Work to complete: Your task is to repeat the lines below exactly, excluding any pictures they contain.

Data provided:
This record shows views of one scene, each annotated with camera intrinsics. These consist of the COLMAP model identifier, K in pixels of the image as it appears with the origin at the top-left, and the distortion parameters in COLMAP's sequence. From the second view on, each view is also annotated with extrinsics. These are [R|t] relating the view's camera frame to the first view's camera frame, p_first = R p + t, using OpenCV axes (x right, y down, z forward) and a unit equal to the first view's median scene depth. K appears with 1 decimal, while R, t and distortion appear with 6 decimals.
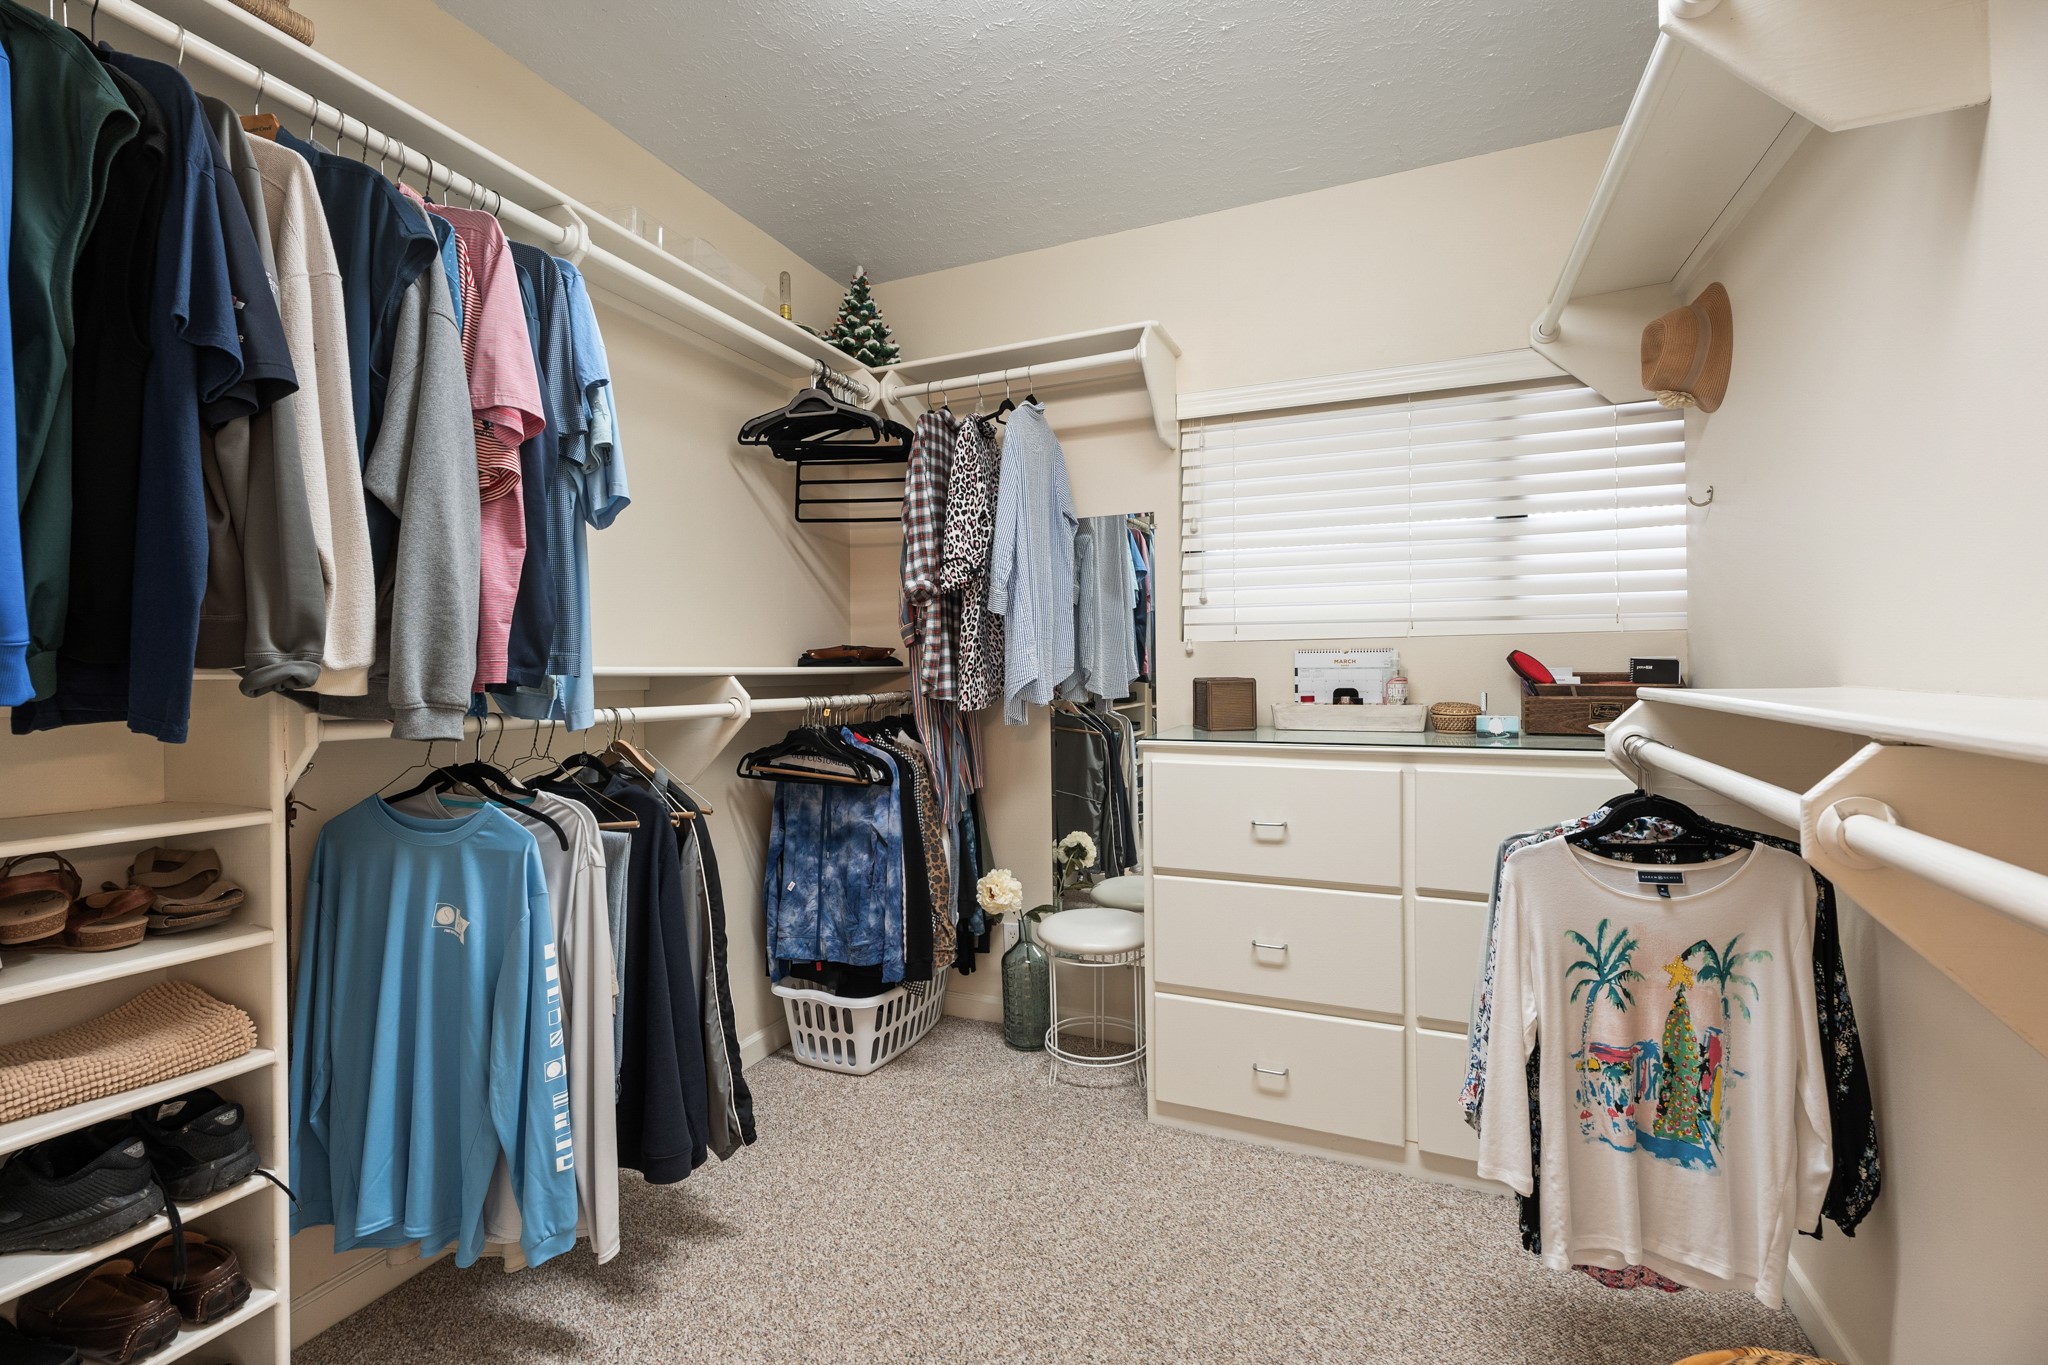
lens RADIAL K [[914.8, 0, 1022.1], [0, 914.8, 669.9], [0, 0, 1]] dist [0.000420, -0.000633]
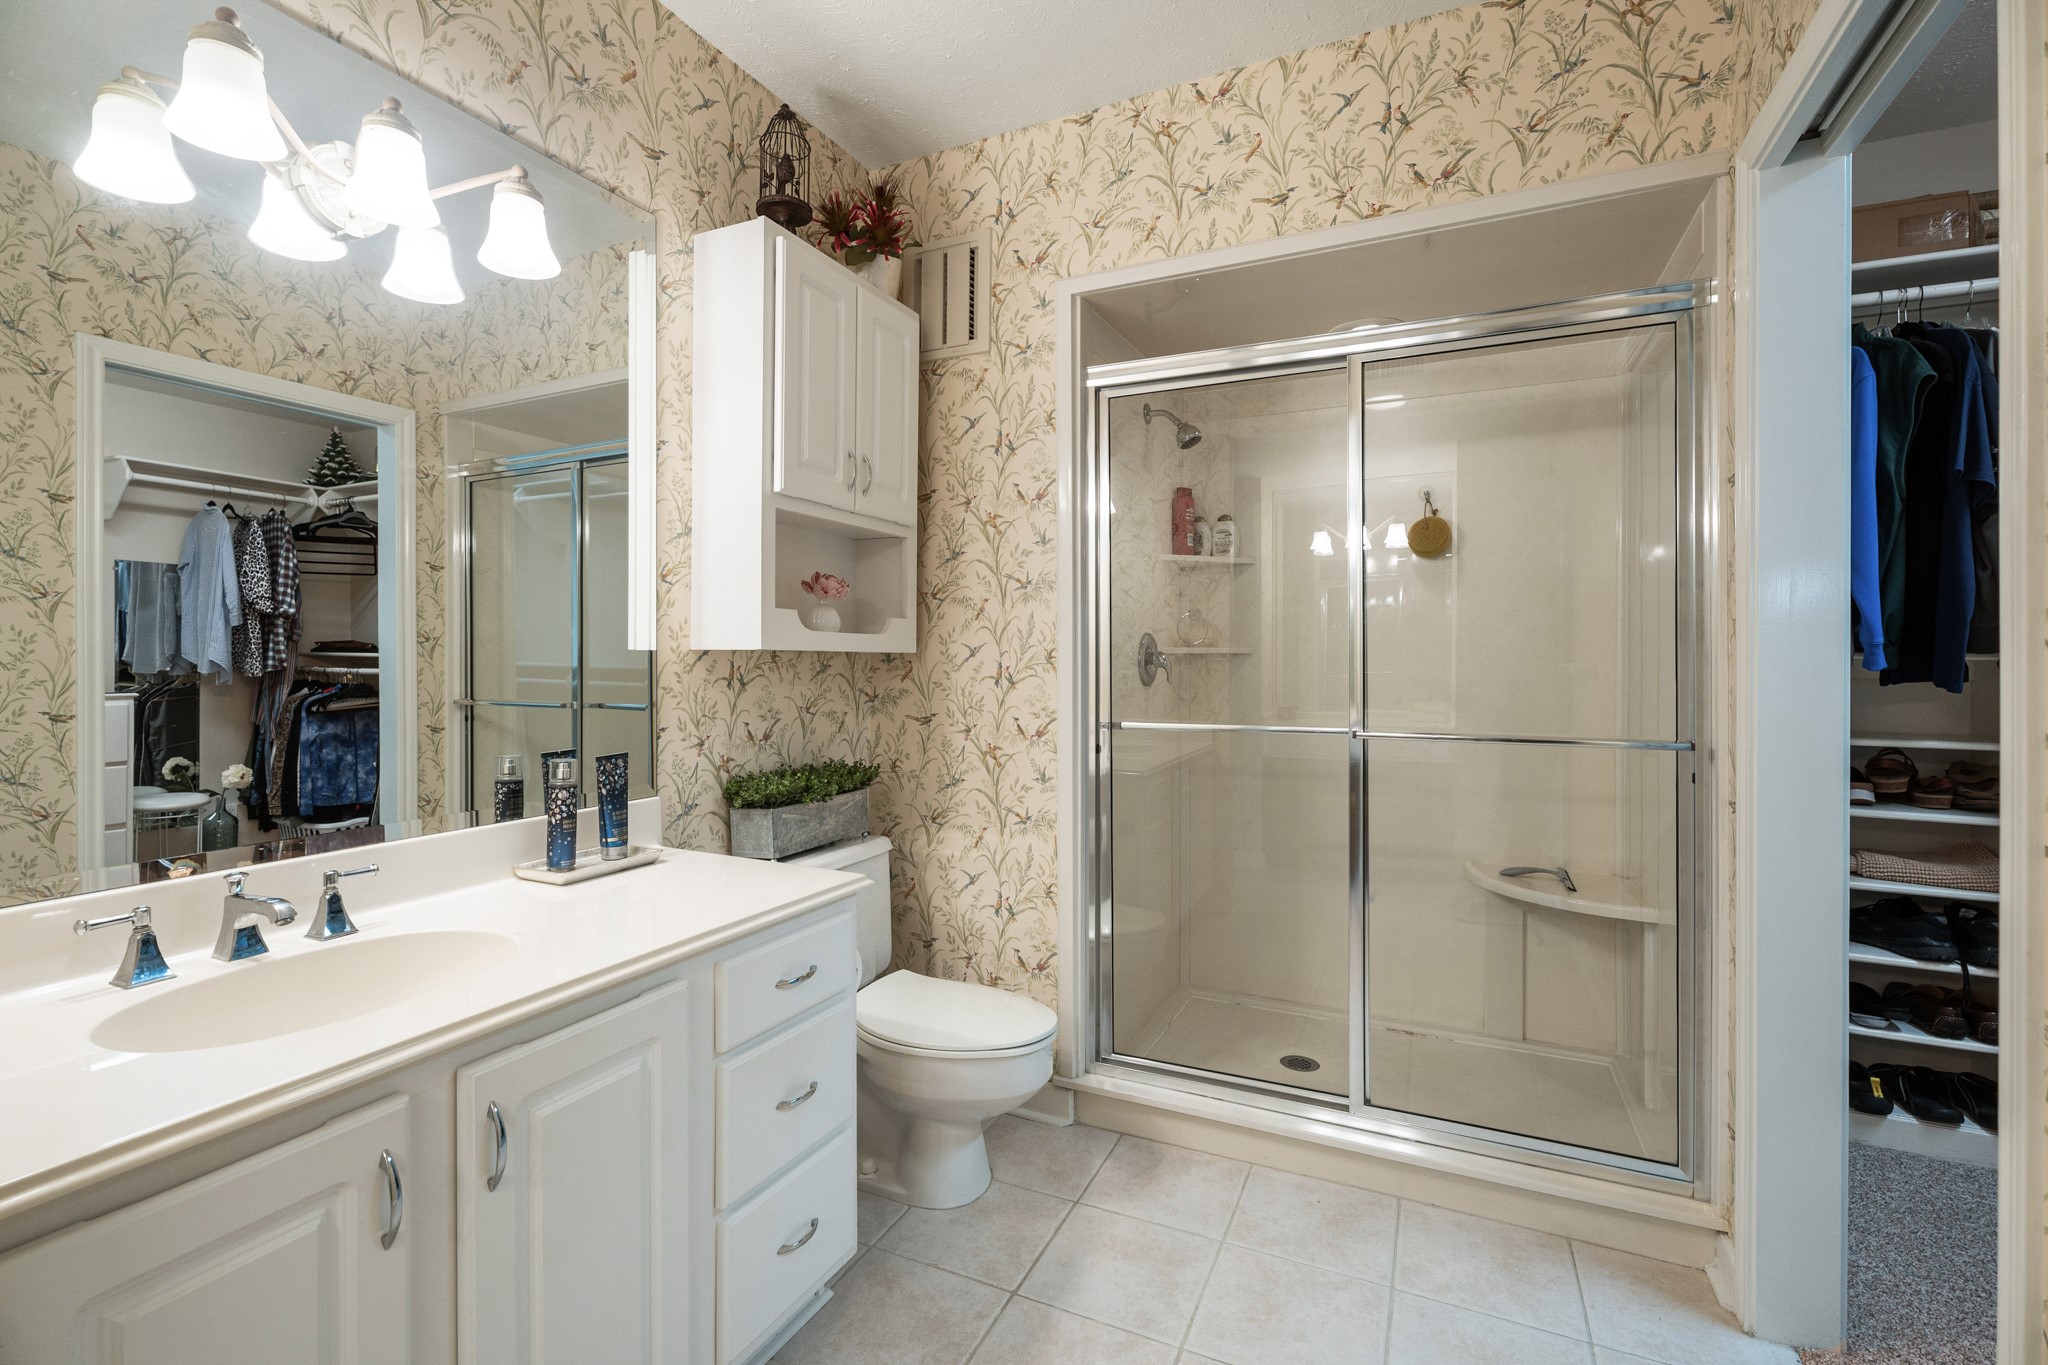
lens RADIAL K [[914.8, 0, 1019.0], [0, 914.8, 672.4], [0, 0, 1]] dist [0.000420, -0.000633]
pose [[-0.046023, 0.011172, -0.998878, 1.069473], [0.005373, 0.999926, 0.010936, 0.006265], [0.998926, -0.004863, -0.046080, -0.863217]]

Answer area:
This record shows views of one scene, each annotated with camera intrinsics. These consist of the COLMAP model identifier, K in pixels of the image as it appears with the origin at the top-left, and the distortion parameters in COLMAP's sequence. From the second view on, each view is also annotated with extrinsics. These are [R|t] relating the view's camera frame to the first view's camera frame, p_first = R p + t, using OpenCV axes (x right, y down, z forward) and a unit equal to the first view's median scene depth. K appears with 1 decimal, while R, t and distortion appear with 6 decimals.
lens RADIAL K [[914.8, 0, 1022.1], [0, 914.8, 669.9], [0, 0, 1]] dist [0.000420, -0.000633]
lens RADIAL K [[914.8, 0, 1019.0], [0, 914.8, 672.4], [0, 0, 1]] dist [0.000420, -0.000633]
pose [[-0.046023, 0.011172, -0.998878, 1.069473], [0.005373, 0.999926, 0.010936, 0.006265], [0.998926, -0.004863, -0.046080, -0.863217]]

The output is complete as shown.